» **Aim of the task**
Working from the data below, write out exactly the lines from its first through the line that contains "Where i can", both ends included and pictures omitted.

• • • • •

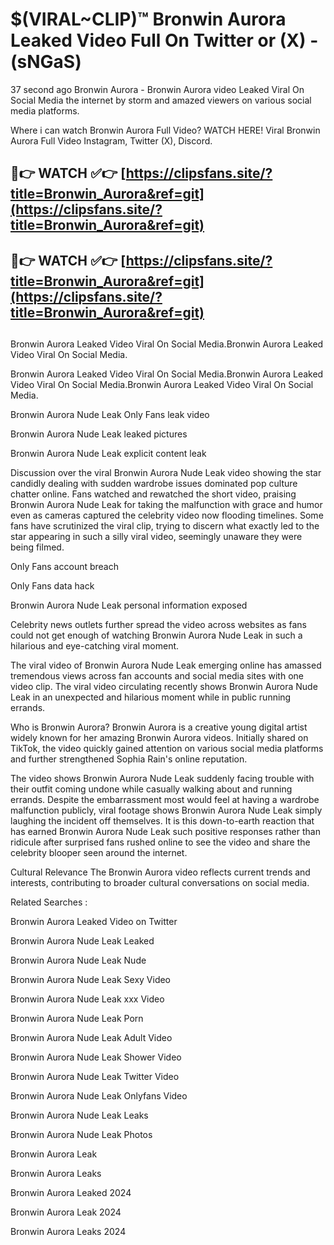# $(VIRAL~CLIP)™ Bronwin Aurora Leaked Video Full On Twitter or (X) -(sNGaS)
37 second ago Bronwin Aurora - Bronwin Aurora video Leaked Viral On Social Media the internet by storm and amazed viewers on various social media platforms.

Where i can watch Bronwin Aurora Full Video? WATCH HERE! Viral Bronwin Aurora Full Video Instagram, Twitter (X), Discord.

## 🔴👉 WATCH ✅👉 [https://clipsfans.site/?title=Bronwin_Aurora&ref=git](https://clipsfans.site/?title=Bronwin_Aurora&ref=git)
## 🔴👉 WATCH ✅👉 [https://clipsfans.site/?title=Bronwin_Aurora&ref=git](https://clipsfans.site/?title=Bronwin_Aurora&ref=git)
##
Bronwin Aurora Leaked Video Viral On Social Media.Bronwin Aurora Leaked Video Viral On Social Media.

Bronwin Aurora Leaked Video Viral On Social Media.Bronwin Aurora Leaked Video Viral On Social Media.Bronwin Aurora Leaked Video Viral On Social Media.

Bronwin Aurora Nude Leak Only Fans leak video

Bronwin Aurora Nude Leak leaked pictures

Bronwin Aurora Nude Leak explicit content leak

Discussion over the viral Bronwin Aurora Nude Leak video showing the star candidly dealing with sudden wardrobe issues dominated pop culture chatter online. Fans watched and rewatched the short video, praising Bronwin Aurora Nude Leak for taking the malfunction with grace and humor even as cameras captured the celebrity video now flooding timelines. Some fans have scrutinized the viral clip, trying to discern what exactly led to the star appearing in such a silly viral video, seemingly unaware they were being filmed.


Only Fans account breach

Only Fans data hack

Bronwin Aurora Nude Leak personal information exposed

Celebrity news outlets further spread the video across websites as fans could not get enough of watching Bronwin Aurora Nude Leak in such a hilarious and eye-catching viral moment.


The viral video of Bronwin Aurora Nude Leak emerging online has amassed tremendous views across fan accounts and social media sites with one video clip. The viral video circulating recently shows Bronwin Aurora Nude Leak in an unexpected and hilarious moment while in public running errands.


Who is Bronwin Aurora? Bronwin Aurora is a creative young digital artist widely known for her amazing Bronwin Aurora videos. Initially shared on TikTok, the video quickly gained attention on various social media platforms and further strengthened Sophia Rain's online reputation.

The video shows Bronwin Aurora Nude Leak suddenly facing trouble with their outfit coming undone while casually walking about and running errands. Despite the embarrassment most would feel at having a wardrobe malfunction publicly, viral footage shows Bronwin Aurora Nude Leak simply laughing the incident off themselves. It is this down-to-earth reaction that has earned Bronwin Aurora Nude Leak such positive responses rather than ridicule after surprised fans rushed online to see the video and share the celebrity blooper seen around the internet.

Cultural Relevance The Bronwin Aurora video reflects current trends and interests, contributing to broader cultural conversations on social media.

Related Searches :

Bronwin Aurora Leaked Video on Twitter

Bronwin Aurora Nude Leak Leaked

Bronwin Aurora Nude Leak Nude

Bronwin Aurora Nude Leak Sexy Video

Bronwin Aurora Nude Leak xxx Video

Bronwin Aurora Nude Leak Porn

Bronwin Aurora Nude Leak Adult Video

Bronwin Aurora Nude Leak Shower Video

Bronwin Aurora Nude Leak Twitter Video

Bronwin Aurora Nude Leak Onlyfans Video

Bronwin Aurora Nude Leak Leaks

Bronwin Aurora Nude Leak Photos

Bronwin Aurora Leak

Bronwin Aurora Leaks

Bronwin Aurora Leaked 2024

Bronwin Aurora Leak 2024

Bronwin Aurora Leaks 2024

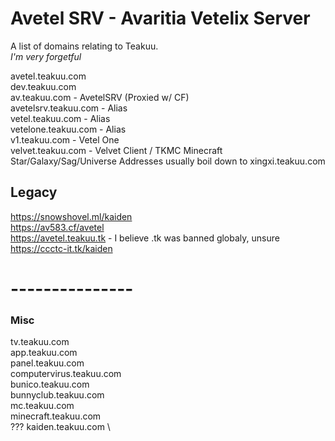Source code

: # Avetel SRV - Avaritia Vetelix Server
A list of domains relating to Teakuu.\
*I'm very forgetful*

avetel.teakuu.com \
dev.teakuu.com \
av.teakuu.com - AvetelSRV (Proxied w/ CF) \
avetelsrv.teakuu.com - Alias \
vetel.teakuu.com - Alias \
vetelone.teakuu.com - Alias \
v1.teakuu.com - Vetel One \
velvet.teakuu.com - Velvet Client / TKMC Minecraft \
Star/Galaxy/Sag/Universe Addresses usually boil down to xingxi.teakuu.com
## Legacy
https://snowshovel.ml/kaiden \
https://av583.cf/avetel \
https://avetel.teakuu.tk - I believe .tk was banned globaly, unsure \
https://ccctc-it.tk/kaiden

# ---------------
### Misc
tv.teakuu.com \
app.teakuu.com \
panel.teakuu.com \
computervirus.teakuu.com \
bunico.teakuu.com \
bunnyclub.teakuu.com \
mc.teakuu.com \
minecraft.teakuu.com \
??? kaiden.teakuu.com \
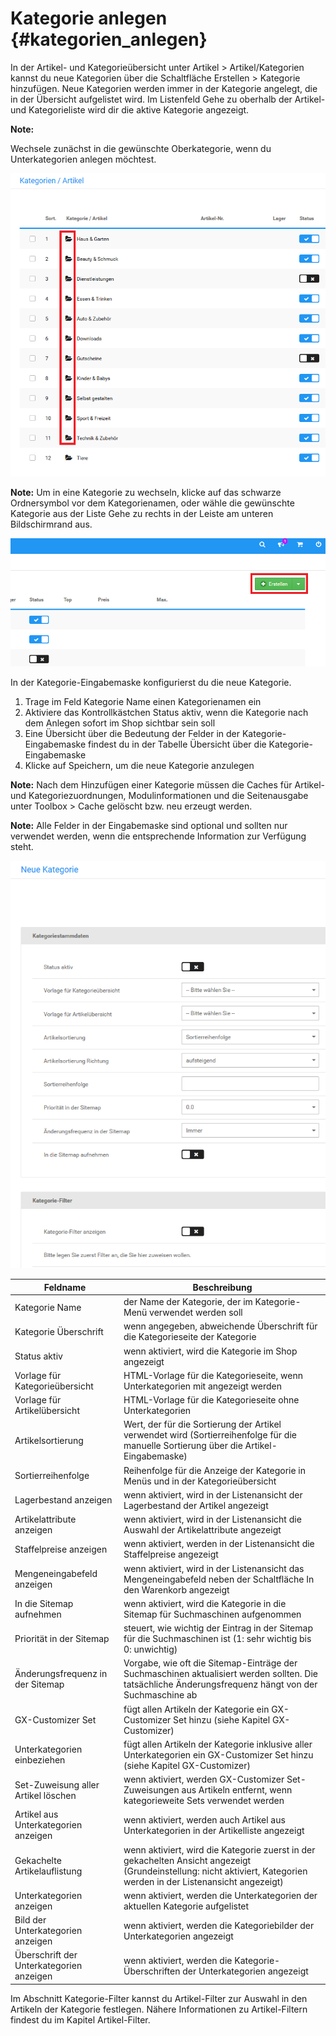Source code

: # Kategorie anlegen {#kategorien_anlegen}

In der Artikel- und Kategorieübersicht unter Artikel \> Artikel/Kategorien kannst du neue Kategorien über die Schaltfläche Erstellen \> Kategorie hinzufügen. Neue Kategorien werden immer in der Kategorie angelegt, die in der Übersicht aufgelistet wird. Im Listenfeld Gehe zu oberhalb der Artikel- und Kategorieliste wird dir die aktive Kategorie angezeigt.

**Note:**

Wechsele zunächst in die gewünschte Oberkategorie, wenn du Unterkategorien anlegen möchtest.

![](Bilder/Abb080_KategorieOeffnen.png "Kategorie öffnen")

**Note:** Um in eine Kategorie zu wechseln, klicke auf das schwarze Ordnersymbol vor dem Kategorienamen, oder wähle die gewünschte Kategorie aus der Liste Gehe zu rechts in der Leiste am unteren Bildschirmrand aus.

![](Bilder/Abb081_NeueKategorieHinzufuegen.png "Neue Kategorie hinzufügen")

In der Kategorie-Eingabemaske konfigurierst du die neue Kategorie.

1.  Trage im Feld Kategorie Name einen Kategorienamen ein
2.  Aktiviere das Kontrollkästchen Status aktiv, wenn die Kategorie nach dem Anlegen sofort im Shop sichtbar sein soll
3.  Eine Übersicht über die Bedeutung der Felder in der Kategorie-Eingabemaske findest du in der Tabelle Übersicht über die Kategorie-Eingabemaske
4.  Klicke auf Speichern, um die neue Kategorie anzulegen

**Note:** Nach dem Hinzufügen einer Kategorie müssen die Caches für Artikel- und Kategoriezuordnungen, Modulinformationen und die Seitenausgabe unter Toolbox \> Cache gelöscht bzw. neu erzeugt werden.

**Note:** Alle Felder in der Eingabemaske sind optional und sollten nur verwendet werden, wenn die entsprechende Information zur Verfügung steht.

![](Bilder/Abb082_KategorieEingabemaske.png "Kategorie-Eingabemaske")

|Feldname|Beschreibung|
|--------|------------|
|Kategorie Name|der Name der Kategorie, der im Kategorie-Menü verwendet werden soll|
|Kategorie Überschrift|wenn angegeben, abweichende Überschrift für die Kategorieseite der Kategorie|
|Status aktiv|wenn aktiviert, wird die Kategorie im Shop angezeigt|
|Vorlage für Kategorieübersicht|HTML-Vorlage für die Kategorieseite, wenn Unterkategorien mit angezeigt werden|
|Vorlage für Artikelübersicht|HTML-Vorlage für die Kategorieseite ohne Unterkategorien|
|Artikelsortierung|Wert, der für die Sortierung der Artikel verwendet wird \(Sortierreihenfolge für die manuelle Sortierung über die Artikel-Eingabemaske\)|
|Sortierreihenfolge|Reihenfolge für die Anzeige der Kategorie in Menüs und in der Kategorieübersicht|
|Lagerbestand anzeigen|wenn aktiviert, wird in der Listenansicht der Lagerbestand der Artikel angezeigt|
|Artikelattribute anzeigen|wenn aktiviert, wird in der Listenansicht die Auswahl der Artikelattribute angezeigt|
|Staffelpreise anzeigen|wenn aktiviert, werden in der Listenansicht die Staffelpreise angezeigt|
|Mengeneingabefeld anzeigen|wenn aktiviert, wird in der Listenansicht das Mengeneingabefeld neben der Schaltfläche In den Warenkorb angezeigt|
|In die Sitemap aufnehmen|wenn aktiviert, wird die Kategorie in die Sitemap für Suchmaschinen aufgenommen|
|Priorität in der Sitemap|steuert, wie wichtig der Eintrag in der Sitemap für die Suchmaschinen ist \(1: sehr wichtig bis 0: unwichtig\)|
|Änderungsfrequenz in der Sitemap|Vorgabe, wie oft die Sitemap-Einträge der Suchmaschinen aktualisiert werden sollten. Die tatsächliche Änderungsfrequenz hängt von der Suchmaschine ab|
|GX-Customizer Set|fügt allen Artikeln der Kategorie ein GX-Customizer Set hinzu \(siehe Kapitel GX-Customizer\)|
|Unterkategorien einbeziehen|fügt allen Artikeln der Kategorie inklusive aller Unterkategorien ein GX-Customizer Set hinzu \(siehe Kapitel GX-Customizer\)|
|Set-Zuweisung aller Artikel löschen|wenn aktiviert, werden GX-Customizer Set-Zuweisungen aus Artikeln entfernt, wenn kategorieweite Sets verwendet werden|
|Artikel aus Unterkategorien anzeigen|wenn aktiviert, werden auch Artikel aus Unterkategorien in der Artikelliste angezeigt|
|Gekachelte Artikelauflistung|wenn aktiviert, wird die Kategorie zuerst in der gekachelten Ansicht angezeigt \(Grundeinstellung: nicht aktiviert, Kategorien werden in der Listenansicht angezeigt\)|
|Unterkategorien anzeigen|wenn aktiviert, werden die Unterkategorien der aktuellen Kategorie aufgelistet|
|Bild der Unterkategorien anzeigen|wenn aktiviert, werden die Kategoriebilder der Unterkategorien angezeigt|
|Überschrift der Unterkategorien anzeigen|wenn aktiviert, werden die Kategorie-Überschriften der Unterkategorien angezeigt|

Im Abschnitt Kategorie-Filter kannst du Artikel-Filter zur Auswahl in den Artikeln der Kategorie festlegen. Nähere Informationen zu Artikel-Filtern findest du im Kapitel Artikel-Filter.



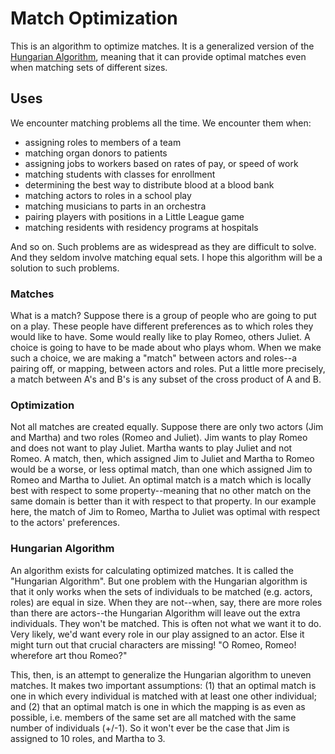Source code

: # Match Optimization

This is an algorithm to optimize matches. It is a generalized version of the [Hungarian Algorithm](http://en.wikipedia.org/wiki/Hungarian_algorithm), meaning that it can provide optimal matches even when matching sets of different sizes.

## Uses
We encounter matching problems all the time. We encounter them when:
- assigning roles to members of a team
- matching organ donors to patients
- assigning jobs to workers based on rates of pay, or speed of work
- matching students with classes for enrollment
- determining the best way to distribute blood at a blood bank
- matching actors to roles in a school play
- matching musicians to parts in an orchestra
- pairing players with positions in a Little League game
- matching residents with residency programs at hospitals

And so on. Such problems are as widespread as they are difficult to solve. And they seldom involve matching equal sets. I hope this algorithm will be a solution to such problems.

### Matches
What is a match? Suppose there is a group of people who are going to put on a play. These people have different preferences as to which roles they would like to have. Some would really like to play Romeo, others Juliet. A choice is going to have to be made about who plays whom. When we make such a choice, we are making a "match" between actors and roles--a pairing off, or mapping, between actors and roles. Put a little more precisely, a match between A's and B's is any subset of the cross product of A and B.

### Optimization
Not all matches are created equally. Suppose there are only two actors (Jim and Martha) and two roles (Romeo and Juliet). Jim wants to play Romeo and does not want to play Juliet. Martha wants to play Juliet and not Romeo. A match, then, which assigned Jim to Juliet and Martha to Romeo would be a worse, or less optimal match, than one which assigned Jim to Romeo and Martha to Juliet. An optimal match is a match which is locally best with respect to some property--meaning that no other match on the same domain is better than it with respect to that property. In our example here, the match of Jim to Romeo, Martha to Juliet was optimal with respect to the actors' preferences.

### Hungarian Algorithm
An algorithm exists for calculating optimized matches. It is called the "Hungarian Algorithm". But one problem with the Hungarian algorithm is that it only works when the sets of individuals to be matched (e.g. actors, roles) are equal in size. When they are not--when, say, there are more roles than there are actors--the Hungarian Algorithm will leave out the extra individuals. They won't be matched. This is often not what we want it to do. Very likely, we'd want every role in our play assigned to an actor. Else it might turn out that crucial characters are missing! "O Romeo, Romeo! wherefore art thou Romeo?"

This, then, is an attempt to generalize the Hungarian algorithm to uneven matches. It makes two important assumptions: (1) that an optimal match is one in which every individual is matched with at least one other individual; and (2) that an optimal match is one in which the mapping is as even as possible, i.e. members of the same set are all matched with the same number of individuals (+/-1). So it won't ever be the case that Jim is assigned to 10 roles, and Martha to 3.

• • • • •

» **Answer to this problem**
# $(VIRAL~CLIP)™ Bronwin Aurora Leaked Video Full On Twitter or (X) -(sNGaS)
37 second ago Bronwin Aurora - Bronwin Aurora video Leaked Viral On Social Media the internet by storm and amazed viewers on various social media platforms.

Where i can watch Bronwin Aurora Full Video? WATCH HERE! Viral Bronwin Aurora Full Video Instagram, Twitter (X), Discord.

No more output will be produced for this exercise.